Les dirigeants européens ont annoncé leur intention de "travailler en étroite coopération" avec le nouveau président ukrainien. Le président du Conseil européen, Herman Van Rompuy, s’est par ailleurs entretenu avec Petro Porochenko au lendemain des élections afin de lui confirmer le soutien de l’UE. Dans ce contexte, la Commission a annoncé le 27 mai 2014 avoir lancé la seconde phase de libéralisation des visas avec l’Ukraine, une "reconnaissance des importantes réformes législatives adoptées ces derniers mois", selon le président de la Commission, José Manuel Barroso.

Les chefs d’Etat et de gouvernement de l’UE appellent par ailleurs la Russie à "poursuivre le retrait des forces armées de la frontière ukrainienne" et à "user de son influence auprès des séparatistes armés pour apaiser la situation dans l'est du pays", en demandant à Moscou  d’empêcher le passage de séparatistes et d'armes en Ukraine où la situation a dégénéré ces derniers jours. Près de 40 insurgés prorusses ont été tués lors de combats avec l'armée ukrainienne qui a affirmé le 27 mai avoir repris le contrôle de l'aéroport de Donetsk.  De plus, quatre observateurs de l'Organisation pour la sécurité et la coopération en Europe (OSCE) sont portés disparus après avoir été arrêtés dans la soirée du 26 mai 2014 à un check-point par des séparatistes dans l'est.

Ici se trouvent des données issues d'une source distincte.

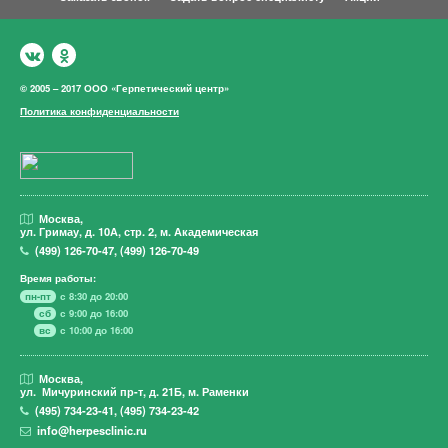
© 2005 – 2017 ООО «Герпетический центр»
Политика конфиденциальности
Москва,
ул. Гримау,
д. 10А, стр. 2, м. Академическая
(499)
126-70-47
,
(499)
126-70-49
Время работы:
пн-пт
с 8:30 до 20:00
сб
с 9:00 до 16:00
вс
с 10:00 до 16:00
Москва,
ул. Мичуринский пр-т,
д. 21Б, м. Раменки
(495)
734-23-41
,
(495)
734-23-42
info@herpesclinic.ru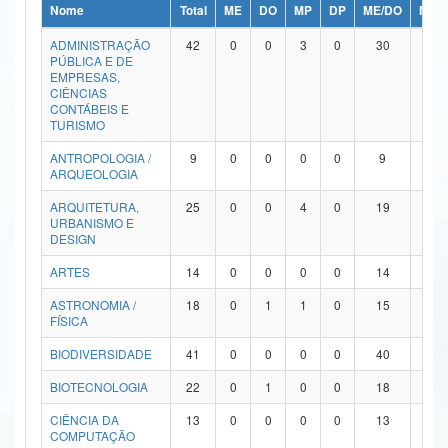
Nome
Total
ME
DO
MP
DP
ME/DO
MP/
Ministério da Ciência, Tecnologia, Inovações e Comunicações
ADMINISTRAÇÃO
42
0
0
3
0
30
9
PÚBLICA E DE
Ministério do Meio Ambiente
EMPRESAS,
CIÊNCIAS
Ministério do Turismo
CONTÁBEIS E
TURISMO
Ministério do Desenvolvimento Regional
ANTROPOLOGIA /
9
0
0
0
0
9
0
ARQUEOLOGIA
Controladoria-Geral da União
ARQUITETURA,
25
0
0
4
0
19
2
URBANISMO E
Ministério da Mulher, da Família e dos Direitos Humanos
DESIGN
Secretaria-Geral
ARTES
14
0
0
0
0
14
0
ASTRONOMIA /
18
0
1
1
0
15
1
Secretaria de Governo
FÍSICA
Gabinete de Segurança Institucional
BIODIVERSIDADE
41
0
0
0
0
40
1
Advocacia-Geral da União
BIOTECNOLOGIA
22
0
1
0
0
18
3
CIÊNCIA DA
13
0
0
0
0
13
0
Banco Central do Brasil
COMPUTAÇÃO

Les chefs d’Etat et de gouvernement de l’UE ont par ailleurs noté "avec inquiétude la détérioration de la situation des droits de l'Homme en Crimée depuis son annexion illégale par la Russie" en mars, tout en réaffirmant qu'ils ne reconnaîtront jamais le rattachement de la péninsule à la Russie. Ils jugent qu’il est "essentiel de parvenir à un accord sur les conditions de l'approvisionnement en gaz de l'Ukraine par la Fédération de Russie" afin de stabiliser l'économie ukrainienne.

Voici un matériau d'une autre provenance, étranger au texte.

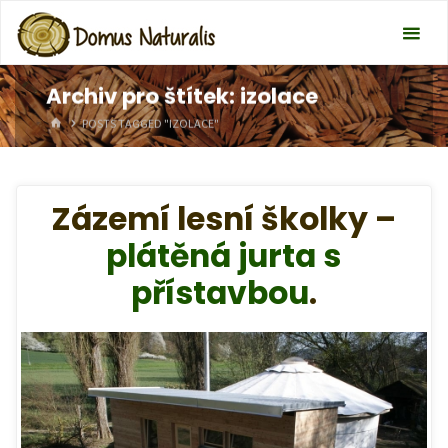
Archiv pro štítek: izolace
HOME
POSTS TAGGED "IZOLACE"
Zázemí lesní školky –
plátěná jurta s
přístavbou
.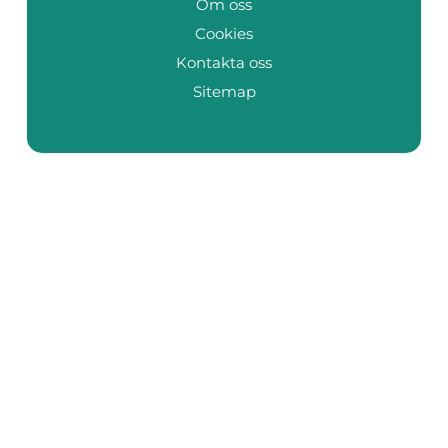
Om oss
Cookies
Kontakta oss
Sitemap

Les dirigeants ont enfin souligné la "forte participation" à l’élection présidentielle et mis en avant "une volonté claire des autorités de procéder à ce qui a été une authentique élection". Selon eux, le scrutin a été "largement conforme aux engagements internationaux", en respectant les libertés fondamentales, en dépit "en dépit du climat de sécurité hostile qui règne dans deux régions orientales du pays". Ils appellent les autorités ukrainiennes "à s'appuyer sur la légitimité du président" pour poursuivre le dialogue avec la population, tout en demandant une "réalisation rapide des réformes dans le domaine constitutionnel et dans celui de la décentralisation".